▸ **Material provided**
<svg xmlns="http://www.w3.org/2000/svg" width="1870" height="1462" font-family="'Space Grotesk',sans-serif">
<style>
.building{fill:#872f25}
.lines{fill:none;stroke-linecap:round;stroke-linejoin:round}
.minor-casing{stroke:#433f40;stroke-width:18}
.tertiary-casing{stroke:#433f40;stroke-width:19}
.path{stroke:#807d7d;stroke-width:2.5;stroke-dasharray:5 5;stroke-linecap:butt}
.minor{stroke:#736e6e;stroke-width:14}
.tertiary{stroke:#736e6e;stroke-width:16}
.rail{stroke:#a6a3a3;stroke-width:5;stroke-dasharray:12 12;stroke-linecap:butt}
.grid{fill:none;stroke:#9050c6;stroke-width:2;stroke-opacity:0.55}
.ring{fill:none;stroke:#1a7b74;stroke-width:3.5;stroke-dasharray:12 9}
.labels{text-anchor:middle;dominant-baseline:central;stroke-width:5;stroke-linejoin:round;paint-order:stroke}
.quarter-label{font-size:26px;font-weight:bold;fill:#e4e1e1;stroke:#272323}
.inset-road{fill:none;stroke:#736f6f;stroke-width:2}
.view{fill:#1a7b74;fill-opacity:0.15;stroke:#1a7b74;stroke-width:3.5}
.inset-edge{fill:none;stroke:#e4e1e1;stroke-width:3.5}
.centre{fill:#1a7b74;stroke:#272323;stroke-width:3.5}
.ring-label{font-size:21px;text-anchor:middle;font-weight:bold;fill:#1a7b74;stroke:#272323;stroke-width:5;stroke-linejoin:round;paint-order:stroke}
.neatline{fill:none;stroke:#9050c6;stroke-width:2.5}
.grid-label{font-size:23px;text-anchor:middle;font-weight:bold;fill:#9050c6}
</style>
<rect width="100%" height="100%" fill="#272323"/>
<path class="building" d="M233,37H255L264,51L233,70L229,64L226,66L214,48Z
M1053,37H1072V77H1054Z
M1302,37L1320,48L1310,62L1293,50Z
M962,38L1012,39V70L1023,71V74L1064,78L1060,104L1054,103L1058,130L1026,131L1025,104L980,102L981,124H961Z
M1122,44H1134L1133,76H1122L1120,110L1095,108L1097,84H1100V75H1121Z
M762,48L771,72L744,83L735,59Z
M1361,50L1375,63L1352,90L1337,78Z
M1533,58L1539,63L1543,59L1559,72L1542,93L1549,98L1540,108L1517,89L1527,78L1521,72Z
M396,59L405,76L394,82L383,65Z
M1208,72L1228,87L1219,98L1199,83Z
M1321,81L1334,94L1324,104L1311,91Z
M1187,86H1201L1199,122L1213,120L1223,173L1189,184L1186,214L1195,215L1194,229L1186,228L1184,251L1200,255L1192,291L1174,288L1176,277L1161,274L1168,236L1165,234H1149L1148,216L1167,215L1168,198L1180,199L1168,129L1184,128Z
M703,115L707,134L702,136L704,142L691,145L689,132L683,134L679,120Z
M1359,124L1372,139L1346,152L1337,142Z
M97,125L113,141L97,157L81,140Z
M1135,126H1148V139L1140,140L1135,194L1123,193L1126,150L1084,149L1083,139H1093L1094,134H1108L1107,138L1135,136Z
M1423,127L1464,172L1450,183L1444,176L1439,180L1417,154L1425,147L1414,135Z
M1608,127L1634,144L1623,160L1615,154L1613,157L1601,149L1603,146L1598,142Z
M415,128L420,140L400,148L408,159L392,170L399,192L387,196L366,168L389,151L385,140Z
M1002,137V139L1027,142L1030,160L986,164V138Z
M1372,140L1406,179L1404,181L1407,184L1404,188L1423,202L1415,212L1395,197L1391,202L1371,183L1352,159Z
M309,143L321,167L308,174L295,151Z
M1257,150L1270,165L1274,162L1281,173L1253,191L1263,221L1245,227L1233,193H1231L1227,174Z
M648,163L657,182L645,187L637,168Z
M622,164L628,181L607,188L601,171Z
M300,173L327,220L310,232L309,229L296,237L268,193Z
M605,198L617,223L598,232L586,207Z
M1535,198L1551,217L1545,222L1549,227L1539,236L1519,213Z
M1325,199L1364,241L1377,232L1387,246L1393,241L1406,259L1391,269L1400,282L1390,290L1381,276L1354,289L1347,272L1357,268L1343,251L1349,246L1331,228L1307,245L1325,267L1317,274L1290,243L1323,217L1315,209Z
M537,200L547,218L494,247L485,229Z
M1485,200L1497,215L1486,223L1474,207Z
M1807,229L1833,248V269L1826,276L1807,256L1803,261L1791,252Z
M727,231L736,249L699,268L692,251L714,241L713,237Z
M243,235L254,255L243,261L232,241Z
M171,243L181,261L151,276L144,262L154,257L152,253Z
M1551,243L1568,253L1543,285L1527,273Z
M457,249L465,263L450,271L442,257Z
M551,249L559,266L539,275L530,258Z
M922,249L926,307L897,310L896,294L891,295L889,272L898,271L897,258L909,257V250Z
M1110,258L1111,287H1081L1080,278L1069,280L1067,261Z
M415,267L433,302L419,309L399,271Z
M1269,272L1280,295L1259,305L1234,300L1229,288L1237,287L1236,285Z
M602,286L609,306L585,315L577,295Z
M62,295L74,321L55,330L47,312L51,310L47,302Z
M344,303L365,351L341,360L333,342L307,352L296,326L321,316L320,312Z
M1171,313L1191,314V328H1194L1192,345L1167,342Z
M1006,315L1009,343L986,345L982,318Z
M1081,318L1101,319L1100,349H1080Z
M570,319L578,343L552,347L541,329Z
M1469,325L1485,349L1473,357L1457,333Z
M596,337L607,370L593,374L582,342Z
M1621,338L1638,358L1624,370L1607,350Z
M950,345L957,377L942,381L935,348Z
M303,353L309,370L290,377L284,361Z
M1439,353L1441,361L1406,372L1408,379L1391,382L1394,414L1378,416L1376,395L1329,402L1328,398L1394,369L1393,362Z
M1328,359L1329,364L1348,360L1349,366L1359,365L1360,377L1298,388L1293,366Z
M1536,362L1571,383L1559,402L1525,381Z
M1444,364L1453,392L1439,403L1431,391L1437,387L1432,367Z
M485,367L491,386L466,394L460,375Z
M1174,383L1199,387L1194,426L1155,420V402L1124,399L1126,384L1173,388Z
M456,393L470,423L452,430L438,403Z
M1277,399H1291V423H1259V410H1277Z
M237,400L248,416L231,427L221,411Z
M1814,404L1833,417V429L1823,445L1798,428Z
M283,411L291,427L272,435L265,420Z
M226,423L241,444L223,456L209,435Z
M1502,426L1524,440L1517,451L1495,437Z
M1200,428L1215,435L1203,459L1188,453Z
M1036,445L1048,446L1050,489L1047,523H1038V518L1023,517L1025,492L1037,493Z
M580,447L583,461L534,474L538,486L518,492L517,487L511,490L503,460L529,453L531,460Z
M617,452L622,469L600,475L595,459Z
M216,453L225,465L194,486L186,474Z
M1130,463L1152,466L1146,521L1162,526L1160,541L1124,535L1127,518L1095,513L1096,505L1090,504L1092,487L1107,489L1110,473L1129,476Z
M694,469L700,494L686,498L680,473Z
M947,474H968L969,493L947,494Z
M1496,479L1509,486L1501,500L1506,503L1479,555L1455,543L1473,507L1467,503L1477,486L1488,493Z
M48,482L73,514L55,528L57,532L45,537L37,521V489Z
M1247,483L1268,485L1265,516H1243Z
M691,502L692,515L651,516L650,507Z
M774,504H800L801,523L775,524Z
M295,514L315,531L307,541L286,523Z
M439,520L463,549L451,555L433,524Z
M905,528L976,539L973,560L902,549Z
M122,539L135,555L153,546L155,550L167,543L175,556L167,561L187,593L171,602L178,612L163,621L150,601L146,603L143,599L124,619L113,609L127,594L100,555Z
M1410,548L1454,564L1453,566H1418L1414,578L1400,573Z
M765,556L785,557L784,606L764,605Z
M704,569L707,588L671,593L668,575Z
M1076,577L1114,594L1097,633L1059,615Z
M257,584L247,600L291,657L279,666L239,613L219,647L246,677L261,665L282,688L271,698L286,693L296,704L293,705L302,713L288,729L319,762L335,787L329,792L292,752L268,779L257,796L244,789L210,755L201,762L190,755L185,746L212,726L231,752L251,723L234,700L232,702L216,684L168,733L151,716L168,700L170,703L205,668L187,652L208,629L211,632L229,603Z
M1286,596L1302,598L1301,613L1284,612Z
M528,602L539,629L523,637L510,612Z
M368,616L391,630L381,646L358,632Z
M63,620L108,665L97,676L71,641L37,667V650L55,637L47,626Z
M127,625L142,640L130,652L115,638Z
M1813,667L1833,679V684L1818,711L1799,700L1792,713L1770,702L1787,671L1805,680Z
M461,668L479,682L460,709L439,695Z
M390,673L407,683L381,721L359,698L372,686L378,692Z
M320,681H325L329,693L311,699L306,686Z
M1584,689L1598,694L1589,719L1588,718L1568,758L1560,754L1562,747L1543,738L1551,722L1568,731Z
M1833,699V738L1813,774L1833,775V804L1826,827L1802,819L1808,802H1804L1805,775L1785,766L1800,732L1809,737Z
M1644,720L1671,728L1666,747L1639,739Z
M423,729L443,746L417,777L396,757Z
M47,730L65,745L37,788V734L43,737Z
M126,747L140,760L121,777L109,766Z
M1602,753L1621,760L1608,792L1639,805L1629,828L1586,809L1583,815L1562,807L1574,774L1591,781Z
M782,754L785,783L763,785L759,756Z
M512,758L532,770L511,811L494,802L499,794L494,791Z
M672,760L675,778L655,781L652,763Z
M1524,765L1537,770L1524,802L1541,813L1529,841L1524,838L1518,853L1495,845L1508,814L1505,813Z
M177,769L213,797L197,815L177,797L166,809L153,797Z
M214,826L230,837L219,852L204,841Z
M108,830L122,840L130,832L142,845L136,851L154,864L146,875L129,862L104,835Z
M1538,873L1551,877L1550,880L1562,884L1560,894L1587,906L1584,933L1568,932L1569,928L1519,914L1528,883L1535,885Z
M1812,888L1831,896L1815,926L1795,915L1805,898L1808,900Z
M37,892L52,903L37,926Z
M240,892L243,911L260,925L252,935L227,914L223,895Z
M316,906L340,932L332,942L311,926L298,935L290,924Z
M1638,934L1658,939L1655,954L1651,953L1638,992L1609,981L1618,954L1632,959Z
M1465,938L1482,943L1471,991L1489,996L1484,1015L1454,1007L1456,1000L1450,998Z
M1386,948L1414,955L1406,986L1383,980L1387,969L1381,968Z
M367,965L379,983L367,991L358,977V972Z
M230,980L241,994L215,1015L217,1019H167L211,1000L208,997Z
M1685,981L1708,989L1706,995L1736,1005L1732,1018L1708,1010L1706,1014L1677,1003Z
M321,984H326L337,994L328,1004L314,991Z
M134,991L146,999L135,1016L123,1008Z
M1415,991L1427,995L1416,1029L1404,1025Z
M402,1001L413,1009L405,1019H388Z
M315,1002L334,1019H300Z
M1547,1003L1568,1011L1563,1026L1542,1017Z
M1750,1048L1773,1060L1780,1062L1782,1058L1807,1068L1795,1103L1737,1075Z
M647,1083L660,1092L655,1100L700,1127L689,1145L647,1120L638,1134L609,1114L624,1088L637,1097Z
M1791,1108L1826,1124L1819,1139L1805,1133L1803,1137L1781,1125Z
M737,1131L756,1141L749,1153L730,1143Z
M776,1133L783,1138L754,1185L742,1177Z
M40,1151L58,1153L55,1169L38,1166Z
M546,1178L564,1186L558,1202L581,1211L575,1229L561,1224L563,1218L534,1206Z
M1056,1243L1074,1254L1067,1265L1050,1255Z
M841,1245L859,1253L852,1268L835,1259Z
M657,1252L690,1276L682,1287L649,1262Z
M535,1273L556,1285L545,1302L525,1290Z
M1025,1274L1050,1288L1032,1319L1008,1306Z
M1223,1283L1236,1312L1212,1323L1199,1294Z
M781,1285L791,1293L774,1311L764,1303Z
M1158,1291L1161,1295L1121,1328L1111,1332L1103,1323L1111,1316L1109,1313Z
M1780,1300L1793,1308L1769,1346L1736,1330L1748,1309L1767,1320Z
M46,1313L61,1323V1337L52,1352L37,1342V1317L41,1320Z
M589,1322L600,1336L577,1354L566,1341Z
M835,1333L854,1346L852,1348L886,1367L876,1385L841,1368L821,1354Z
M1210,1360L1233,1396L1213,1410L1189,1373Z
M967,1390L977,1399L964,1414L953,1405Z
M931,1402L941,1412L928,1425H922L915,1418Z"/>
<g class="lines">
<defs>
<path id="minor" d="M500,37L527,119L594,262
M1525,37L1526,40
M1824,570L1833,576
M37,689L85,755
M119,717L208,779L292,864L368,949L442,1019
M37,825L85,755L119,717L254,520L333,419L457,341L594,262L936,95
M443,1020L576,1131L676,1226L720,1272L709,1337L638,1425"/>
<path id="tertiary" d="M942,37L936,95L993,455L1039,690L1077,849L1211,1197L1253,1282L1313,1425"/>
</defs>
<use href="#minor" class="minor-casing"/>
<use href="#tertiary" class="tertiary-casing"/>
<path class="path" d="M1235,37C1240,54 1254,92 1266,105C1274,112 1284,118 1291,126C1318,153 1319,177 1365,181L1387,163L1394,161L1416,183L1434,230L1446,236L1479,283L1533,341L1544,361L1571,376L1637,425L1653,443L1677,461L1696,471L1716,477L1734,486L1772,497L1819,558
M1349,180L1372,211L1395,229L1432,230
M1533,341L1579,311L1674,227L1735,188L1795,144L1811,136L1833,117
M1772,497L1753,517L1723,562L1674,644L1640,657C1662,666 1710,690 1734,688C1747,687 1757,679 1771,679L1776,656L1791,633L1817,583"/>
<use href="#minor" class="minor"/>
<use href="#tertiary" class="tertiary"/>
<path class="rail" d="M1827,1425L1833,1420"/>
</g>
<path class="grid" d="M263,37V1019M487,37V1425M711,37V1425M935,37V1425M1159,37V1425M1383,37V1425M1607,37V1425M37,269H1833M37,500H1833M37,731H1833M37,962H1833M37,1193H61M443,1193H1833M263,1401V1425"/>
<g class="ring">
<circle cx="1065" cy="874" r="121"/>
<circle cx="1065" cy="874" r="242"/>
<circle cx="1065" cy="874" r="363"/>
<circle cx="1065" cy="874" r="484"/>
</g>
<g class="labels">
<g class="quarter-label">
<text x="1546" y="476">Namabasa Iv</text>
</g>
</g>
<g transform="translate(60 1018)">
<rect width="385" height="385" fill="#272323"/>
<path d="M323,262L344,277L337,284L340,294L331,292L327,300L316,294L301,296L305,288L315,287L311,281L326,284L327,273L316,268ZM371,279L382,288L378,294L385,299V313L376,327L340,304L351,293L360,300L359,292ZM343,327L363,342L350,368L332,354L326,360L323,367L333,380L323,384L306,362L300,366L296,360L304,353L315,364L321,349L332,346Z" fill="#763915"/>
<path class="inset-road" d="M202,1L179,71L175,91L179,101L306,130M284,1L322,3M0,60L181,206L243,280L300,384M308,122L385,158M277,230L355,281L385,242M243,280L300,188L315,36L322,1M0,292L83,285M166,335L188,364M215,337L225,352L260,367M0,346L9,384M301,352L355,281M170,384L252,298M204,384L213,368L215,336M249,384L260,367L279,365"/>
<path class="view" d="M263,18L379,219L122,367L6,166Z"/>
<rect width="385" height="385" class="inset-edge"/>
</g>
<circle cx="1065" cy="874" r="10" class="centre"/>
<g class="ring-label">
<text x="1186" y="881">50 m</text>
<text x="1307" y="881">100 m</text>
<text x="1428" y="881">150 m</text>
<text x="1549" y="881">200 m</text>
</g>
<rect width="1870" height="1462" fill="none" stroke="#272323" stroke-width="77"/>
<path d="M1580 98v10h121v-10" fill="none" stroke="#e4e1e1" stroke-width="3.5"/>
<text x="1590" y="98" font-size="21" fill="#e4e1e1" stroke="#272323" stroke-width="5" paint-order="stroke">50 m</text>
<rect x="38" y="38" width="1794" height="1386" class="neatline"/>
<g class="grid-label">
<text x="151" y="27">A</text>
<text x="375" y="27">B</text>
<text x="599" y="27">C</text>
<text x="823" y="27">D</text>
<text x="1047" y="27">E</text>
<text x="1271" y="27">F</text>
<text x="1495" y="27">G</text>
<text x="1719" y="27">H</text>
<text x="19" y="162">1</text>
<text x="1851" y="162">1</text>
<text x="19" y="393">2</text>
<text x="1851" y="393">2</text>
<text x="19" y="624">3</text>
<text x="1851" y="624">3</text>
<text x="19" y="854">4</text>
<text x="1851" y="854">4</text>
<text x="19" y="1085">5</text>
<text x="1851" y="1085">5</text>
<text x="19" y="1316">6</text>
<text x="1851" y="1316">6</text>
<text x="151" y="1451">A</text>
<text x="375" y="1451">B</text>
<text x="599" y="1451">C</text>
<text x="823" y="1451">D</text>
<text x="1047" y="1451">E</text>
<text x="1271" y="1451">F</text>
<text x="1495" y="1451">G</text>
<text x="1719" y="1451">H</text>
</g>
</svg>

▸ **What this task involves**
The answer should be all lines from the entries above that hold the word "casing".

▸ **Response area**
.minor-casing{stroke:#433f40;stroke-width:18}
.tertiary-casing{stroke:#433f40;stroke-width:19}
<use href="#minor" class="minor-casing"/>
<use href="#tertiary" class="tertiary-casing"/>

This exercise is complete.